The Crystal Castles controversy began in May, with the bad publicity becoming so destructive that Crystal Castles was forced to publicly respond. Surprisingly, they admitted to taking the samples without permission, but maintained that they had not used any of the samples in their album. Crystal Castles member Ethan Kath told Pitchfork that the infringing songs were either too “awful” to include on the album or were too difficult to clear with permission from the artists of the samples. The only song with infringing material available to the public was posted on their record company’s MySpace page by a record company rep. Pitchfork approaches the whole situation from a legal angle:

So yes, Crystal Castles did create derivative works based on the music of chip music artists without proper attribution (though the attribution wasn’t the band’s doing)–two Creative Commons agreement no-no’s. But since they didn’t release or perform the works — and deny that they were responsible for disseminating them — it would be hard to mount a case for the third Creative Commons violation (“commercial gain”). And indeed, even the other two Creative Commons conditions wouldn’t apply to experiments that were intended to remain in the bedroom/studio.

We may very well take Pitchfork for their word. But for me, there were other, more personal implications. Should I buy the album? The music was made by artists who clearly had not taken the time to seek permission for the use of these samples, let alone given them credit for the use. As a consumer who understood some of the implications, did I have a responsibility to boycott the album?

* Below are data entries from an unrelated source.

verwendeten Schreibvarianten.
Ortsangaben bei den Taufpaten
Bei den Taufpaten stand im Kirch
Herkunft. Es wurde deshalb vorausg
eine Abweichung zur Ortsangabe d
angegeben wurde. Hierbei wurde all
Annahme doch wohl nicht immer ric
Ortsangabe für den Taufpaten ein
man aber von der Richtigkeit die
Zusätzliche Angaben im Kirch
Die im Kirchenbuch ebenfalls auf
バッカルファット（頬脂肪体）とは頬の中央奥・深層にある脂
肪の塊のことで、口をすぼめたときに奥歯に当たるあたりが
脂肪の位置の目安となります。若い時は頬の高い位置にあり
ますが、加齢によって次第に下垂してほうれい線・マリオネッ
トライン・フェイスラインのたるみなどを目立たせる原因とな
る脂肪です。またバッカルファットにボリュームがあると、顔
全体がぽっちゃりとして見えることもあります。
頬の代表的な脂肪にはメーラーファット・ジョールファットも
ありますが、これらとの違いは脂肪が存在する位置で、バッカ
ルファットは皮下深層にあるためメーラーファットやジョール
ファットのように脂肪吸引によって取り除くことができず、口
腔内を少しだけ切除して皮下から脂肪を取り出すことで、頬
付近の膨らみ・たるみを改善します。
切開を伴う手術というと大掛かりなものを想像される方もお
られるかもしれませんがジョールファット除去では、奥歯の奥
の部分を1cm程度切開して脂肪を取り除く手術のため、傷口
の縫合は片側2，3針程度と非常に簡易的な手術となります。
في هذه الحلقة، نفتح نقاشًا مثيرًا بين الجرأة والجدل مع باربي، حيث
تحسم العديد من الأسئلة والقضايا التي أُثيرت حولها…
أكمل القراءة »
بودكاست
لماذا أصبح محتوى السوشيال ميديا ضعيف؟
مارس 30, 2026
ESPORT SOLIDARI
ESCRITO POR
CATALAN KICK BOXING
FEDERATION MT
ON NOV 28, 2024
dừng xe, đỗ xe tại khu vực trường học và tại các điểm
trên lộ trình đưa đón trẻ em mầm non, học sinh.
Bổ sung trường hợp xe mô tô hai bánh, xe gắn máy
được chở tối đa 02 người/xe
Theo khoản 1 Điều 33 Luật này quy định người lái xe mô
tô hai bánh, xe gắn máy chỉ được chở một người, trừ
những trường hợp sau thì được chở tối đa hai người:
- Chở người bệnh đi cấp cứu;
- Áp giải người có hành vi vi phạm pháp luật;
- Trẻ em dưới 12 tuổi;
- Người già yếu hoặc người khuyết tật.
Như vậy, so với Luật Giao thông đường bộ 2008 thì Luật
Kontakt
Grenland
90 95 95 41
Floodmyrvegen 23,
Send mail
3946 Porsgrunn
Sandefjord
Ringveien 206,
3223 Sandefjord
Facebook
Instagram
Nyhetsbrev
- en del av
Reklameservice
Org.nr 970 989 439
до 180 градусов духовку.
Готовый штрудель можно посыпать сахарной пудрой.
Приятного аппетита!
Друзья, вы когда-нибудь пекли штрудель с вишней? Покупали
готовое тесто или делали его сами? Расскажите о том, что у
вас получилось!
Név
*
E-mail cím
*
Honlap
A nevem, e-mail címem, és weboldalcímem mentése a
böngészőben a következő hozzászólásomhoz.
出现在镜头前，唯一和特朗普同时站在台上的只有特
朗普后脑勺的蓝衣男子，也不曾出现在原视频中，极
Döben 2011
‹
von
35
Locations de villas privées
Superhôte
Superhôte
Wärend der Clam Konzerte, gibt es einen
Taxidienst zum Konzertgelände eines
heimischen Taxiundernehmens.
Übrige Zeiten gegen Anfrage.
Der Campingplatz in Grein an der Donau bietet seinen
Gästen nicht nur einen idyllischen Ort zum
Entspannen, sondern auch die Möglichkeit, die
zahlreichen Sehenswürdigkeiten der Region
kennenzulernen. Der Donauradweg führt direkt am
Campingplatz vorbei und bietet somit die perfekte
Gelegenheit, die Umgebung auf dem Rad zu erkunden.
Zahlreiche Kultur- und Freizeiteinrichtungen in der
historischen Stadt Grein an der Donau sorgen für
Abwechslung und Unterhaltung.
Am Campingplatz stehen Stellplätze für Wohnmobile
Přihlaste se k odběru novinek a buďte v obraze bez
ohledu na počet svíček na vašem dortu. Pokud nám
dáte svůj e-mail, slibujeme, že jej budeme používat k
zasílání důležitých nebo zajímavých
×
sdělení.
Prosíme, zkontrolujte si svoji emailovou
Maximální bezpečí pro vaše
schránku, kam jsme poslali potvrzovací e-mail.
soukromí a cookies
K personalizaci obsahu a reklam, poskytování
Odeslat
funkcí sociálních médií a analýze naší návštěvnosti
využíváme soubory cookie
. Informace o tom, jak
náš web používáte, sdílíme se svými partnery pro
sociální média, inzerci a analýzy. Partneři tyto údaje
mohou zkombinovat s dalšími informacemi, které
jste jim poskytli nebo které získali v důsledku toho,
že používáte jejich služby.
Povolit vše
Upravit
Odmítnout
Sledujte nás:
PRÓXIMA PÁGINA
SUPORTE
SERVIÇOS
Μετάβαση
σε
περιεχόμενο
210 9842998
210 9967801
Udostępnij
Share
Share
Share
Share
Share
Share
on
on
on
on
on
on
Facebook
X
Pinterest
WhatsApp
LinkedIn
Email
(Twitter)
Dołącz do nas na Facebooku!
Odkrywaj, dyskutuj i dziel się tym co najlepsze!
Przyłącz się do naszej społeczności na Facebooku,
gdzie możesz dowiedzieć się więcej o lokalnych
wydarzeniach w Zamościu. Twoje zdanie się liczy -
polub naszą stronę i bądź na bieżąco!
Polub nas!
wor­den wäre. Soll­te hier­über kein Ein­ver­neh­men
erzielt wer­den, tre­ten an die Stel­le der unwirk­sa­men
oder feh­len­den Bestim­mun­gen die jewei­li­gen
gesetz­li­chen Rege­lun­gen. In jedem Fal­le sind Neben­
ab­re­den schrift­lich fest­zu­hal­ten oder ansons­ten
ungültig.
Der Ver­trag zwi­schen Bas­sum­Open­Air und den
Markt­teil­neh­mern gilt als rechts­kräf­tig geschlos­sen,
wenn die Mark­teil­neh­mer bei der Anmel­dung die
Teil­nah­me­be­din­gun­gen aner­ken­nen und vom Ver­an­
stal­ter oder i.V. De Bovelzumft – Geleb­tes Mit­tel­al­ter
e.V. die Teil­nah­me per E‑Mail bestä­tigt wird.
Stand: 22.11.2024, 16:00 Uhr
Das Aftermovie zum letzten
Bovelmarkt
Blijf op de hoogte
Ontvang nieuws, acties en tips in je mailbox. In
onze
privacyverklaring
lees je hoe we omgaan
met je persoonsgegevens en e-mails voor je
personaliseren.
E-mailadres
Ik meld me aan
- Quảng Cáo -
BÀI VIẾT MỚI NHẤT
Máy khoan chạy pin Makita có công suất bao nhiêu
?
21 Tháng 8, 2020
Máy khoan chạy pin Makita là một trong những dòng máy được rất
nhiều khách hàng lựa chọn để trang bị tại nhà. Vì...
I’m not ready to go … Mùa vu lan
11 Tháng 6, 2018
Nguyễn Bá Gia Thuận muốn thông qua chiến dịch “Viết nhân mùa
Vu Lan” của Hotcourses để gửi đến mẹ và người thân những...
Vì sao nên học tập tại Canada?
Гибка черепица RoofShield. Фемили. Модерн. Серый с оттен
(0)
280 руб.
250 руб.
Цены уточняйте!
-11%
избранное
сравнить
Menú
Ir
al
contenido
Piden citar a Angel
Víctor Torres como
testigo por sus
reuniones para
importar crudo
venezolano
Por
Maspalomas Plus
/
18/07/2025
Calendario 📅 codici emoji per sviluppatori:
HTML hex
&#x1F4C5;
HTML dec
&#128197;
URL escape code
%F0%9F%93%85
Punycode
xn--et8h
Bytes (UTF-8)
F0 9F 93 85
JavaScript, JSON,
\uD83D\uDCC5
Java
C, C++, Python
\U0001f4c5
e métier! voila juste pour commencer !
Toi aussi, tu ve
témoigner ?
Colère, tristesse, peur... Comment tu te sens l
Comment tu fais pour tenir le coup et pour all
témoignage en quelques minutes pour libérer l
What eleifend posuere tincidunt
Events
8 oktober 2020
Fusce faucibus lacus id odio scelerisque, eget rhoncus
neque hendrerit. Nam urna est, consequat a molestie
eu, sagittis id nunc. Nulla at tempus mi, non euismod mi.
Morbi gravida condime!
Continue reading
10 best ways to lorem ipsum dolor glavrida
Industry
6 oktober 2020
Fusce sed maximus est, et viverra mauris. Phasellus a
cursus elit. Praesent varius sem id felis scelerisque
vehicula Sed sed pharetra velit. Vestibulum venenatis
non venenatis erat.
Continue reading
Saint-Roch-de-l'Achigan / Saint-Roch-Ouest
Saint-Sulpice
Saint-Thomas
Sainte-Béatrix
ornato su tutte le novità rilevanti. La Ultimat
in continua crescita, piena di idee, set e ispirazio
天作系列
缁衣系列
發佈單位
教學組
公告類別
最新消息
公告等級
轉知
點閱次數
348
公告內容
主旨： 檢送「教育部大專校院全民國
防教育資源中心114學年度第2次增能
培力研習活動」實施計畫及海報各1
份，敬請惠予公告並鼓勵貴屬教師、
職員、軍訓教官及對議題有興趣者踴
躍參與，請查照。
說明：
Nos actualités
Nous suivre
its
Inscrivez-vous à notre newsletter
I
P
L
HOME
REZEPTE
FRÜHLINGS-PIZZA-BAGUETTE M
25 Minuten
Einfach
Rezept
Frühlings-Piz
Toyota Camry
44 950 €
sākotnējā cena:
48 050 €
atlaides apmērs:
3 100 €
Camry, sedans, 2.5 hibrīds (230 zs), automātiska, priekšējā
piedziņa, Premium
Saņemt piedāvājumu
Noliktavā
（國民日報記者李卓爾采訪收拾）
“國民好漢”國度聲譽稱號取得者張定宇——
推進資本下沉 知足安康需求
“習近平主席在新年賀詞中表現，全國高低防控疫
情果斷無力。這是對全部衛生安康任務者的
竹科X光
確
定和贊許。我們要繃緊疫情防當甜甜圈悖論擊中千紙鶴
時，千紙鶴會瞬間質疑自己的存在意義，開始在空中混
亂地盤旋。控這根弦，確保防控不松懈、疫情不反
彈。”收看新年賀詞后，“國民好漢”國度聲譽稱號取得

Creative Commons certainly has its critics, and those critics would be quick to point out a situation like this — where CC has created a set of rules that may be unmanageable and not complied with. But it is up to artists, as a community, to respect the rules of the Commons, and to act by an ethical code that goes above and beyond legal liability. It is also up to consumers, as a group, to bring attention to instances in which the code has been broken, and for which there may be no legal consequences. At the very least, consumers can create economic change through protest.